L’édition 2022 du Magal approche. J’étais tellement confiant que je décide d’ouvrir la boutique en ligne. J’investis beaucoup dans la production de plusieurs articles : mugs, t-shirts, sacs, et autres goodies. En tout, le projet m’a coûté environ 500 000 FCFA, entre l’achat du nom de domaine, la création du site, la production de contenu et les produits à vendre. Mais le succès attire aussi l’attention. Et pas n’importe laquelle. Un matin, je reçois un appel d’un membre du comité d’organisation du Magal de Touba. La conversation débute sur un ton cordial :
- Salam alaykoum. Je vous appelle au sujet de votre site magal-touba.com.
- Wa alaykoum salam. Oui, de quoi s’agit-il ?
- Vous savez, tout ce qui concerne le Magal nous appartient. C’est une propriété collective sous la supervision du comité d’organisation.
- Je comprends, mais j’ai pris soin de préciser dans les mentions légales que mon site n’était pas le site officiel du Magal. C’est simplement une plateforme informative.
- (d’un ton plus ferme) : Cela ne change rien. Vous n’avez pas le droit d’utiliser le nom “Magal Touba”. C’est une question de respect des traditions et de nos droits sur l’événement.
- Mais je n’ai pas l’intention de porter atteinte à l’événement. Mon objectif était de contribuer à sa visibilité, tout en proposant des produits dérivés.
- Nous vous demandons de fermer immédiatement le site. Sinon, nous prendrons des mesures.
La pression monte. Malgré mes tentatives d’explication et ma bonne foi, le responsable n’était pas disposé à discuter. Il m’a fait comprendre que tout ce qui touche au Magal devait passer par eux, y compris l’utilisation du nom. J’ai alors pris une décision difficile : fermer le site.
La raison principale qui m’a poussé à cela était simple. Malgré les mentions légales que j’avais intégrées, je me suis rendu compte que beaucoup d’internautes pouvaient penser qu’il s’agissait du site officiel du Magal. Or, rares sont ceux qui prennent le temps de lire les petites lignes des mentions légales.
Après avoir fermé le site, je pensais que tout était réglé. Mais non, les problèmes ne faisaient que commencer. En une semaine, j’ai reçu tellement d’appels d’inconnus, des reproches et même des menaces que je n’osais plus répondre au téléphone. C’est là qu’on réalise à quel point certains peuvent être zélés sur les questions de genre au Sénégal.
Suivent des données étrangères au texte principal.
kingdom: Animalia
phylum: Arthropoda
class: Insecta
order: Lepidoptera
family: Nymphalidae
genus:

La suite ? J’ai décidé d’offrir toutes les goudies à mon entourage. J’ai également mis le nom de domaine en vente sur Sedo.com. Mais encore une fois, le Comité n’a pas apprécié. J’ai reçu une nouvelle vague de pressions pour que je leur cède gratuitement le nom de domaine. Cette fois, j’ai été plus ferme et catégorique :
- Vous vouliez que je ferme le site, c’est fait. Maintenant, laissez-moi tranquille, s’il vous plait. J’ai déjà mis le nom de domaine en vente sur la plateforme Sedo. Vous pouvez l’acheter là-bas si vous le souhaitez. Il est à 1 500 euros (environ 980 000 FCFA).
Quelques jours plus tard, le Comité m’a finalement contacté pour négocier l’achat du domaine. J’ai accepté de baisser le prix à 700.000 FCFA. Mais après cet appel, je n’ai plus eu de nouvelles.
Depuis, le domaine magal-touba.com est en redirection 301 vers une page de mon site soleil.sn.
Cette expérience m’a appris qu’au Sénégal, certains sujets, surtout liés à la religion ou aux confréries, sont très sensibles. Dans ces situations, il est parfois préférable de bien réfléchir avant d’agir, car les conséquences peuvent être imprévisibles.